Anhand von Daten zu Mehrwert und Beschäftigung für 20 Branchen in 85 Ländern wird ein «harter» Lockdown simuliert, der den in Italien, Spanien und Deutschland umgesetzten Massnahmen nachempfunden ist, sowie ein «weicher» Lockdown, der die Situation nach ersten Lockerungen erfassen soll.
 

Abbildung 4: Beschäftigung und BIP je nach Lockdown-Szenario im Vergleich zu vorher
Employment and GDP by lockdown scenario, relative to pre-trend
Employment and GDP by lockdown scenario, relative to pre-trend
 

Abbildung 4 stellt den durch Lockdown-Massnahmen verursachten Rückgang bei Beschäftigung und BIP für zahlreiche Länder gestaffelt nach Einkommensniveau dar. Die obere (untere) Grafik zeigt den harten (weichen) Lockdown. Über die Länder hinweg betrachtet, bedingt der harte (weiche) Lockdown einen durchschnittlichen Beschäftigungsrückgang um 25,5 Prozent (9,8 Prozent). Das BIP sinkt im Schnitt auf annualisierter Basis um 28,9 Prozent (8,9 Prozent).
 

In beiden Szenarien weisen Beschäftigung und BIP nach Pro-Kopf-Einkommen betrachtet eine U-Form auf. Länder mit hohem Einkommen haben eine deutlich höhere Fähigkeit zur Arbeit von zu Hause aus, was den Einbruch bei Beschäftigung und BIP aufgrund des Lockdowns in nicht systemrelevanten Branchen abmildert.

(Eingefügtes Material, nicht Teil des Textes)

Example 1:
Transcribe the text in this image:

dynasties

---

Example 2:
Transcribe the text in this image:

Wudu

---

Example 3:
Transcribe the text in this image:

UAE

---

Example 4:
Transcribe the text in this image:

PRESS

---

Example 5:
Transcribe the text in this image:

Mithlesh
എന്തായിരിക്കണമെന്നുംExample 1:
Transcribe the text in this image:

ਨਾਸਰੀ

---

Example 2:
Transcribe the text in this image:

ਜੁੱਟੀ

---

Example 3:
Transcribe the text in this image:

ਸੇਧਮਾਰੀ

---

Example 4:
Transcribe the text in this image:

Dagegen konzentrieren sich Beschäftigung und Mehrwert in Ländern mit niedrigem Einkommen in systemrelevanten Branchen, die keinen Schliessungen unterliegen. Länder mit mittlerem Einkommensniveau verzeichnen die stärksten Rückgänge, da sie einen vergleichsweise grossen Beschäftigungsanteil in nicht systemrelevanten Branchen sowie eine vergleichsweise geringe Fähigkeit zur Arbeit von zu Hause aus aufweisen.

Fazit

Lockdown-Massnahmen haben erhebliche disruptive Auswirkungen auf Wirtschaftsräume weltweit. Diese neue Forschungsarbeit dokumentiert, dass die Beschäftigungsstruktur von Wirtschaftsräumen über das gesamte Spektrum des Pro-Kopf-Einkommens hinweg betrachtet so beschaffen ist, dass die potenziellen Folgen von Lockdown-Massnahmen für Beschäftigung und BIP in Ländern mit niedrigem und hohem Einkommen ein ähnliches Ausmass aufweisen und in Ländern mit mittlerem Einkommen am stärksten sind.
 

Darüber hinaus stellen die Autoren einen Online-Lockdown-Simulator bereit, mit dem Anwender selbst definierte Lockdown-Massnahmen für bestimmte Branchen simulieren können. Damit wollen sie die politische Debatte über die Gestaltung von Lockdown-Massnahmen in Ländern mit niedrigem, mittleren und hohem Einkommen anregen.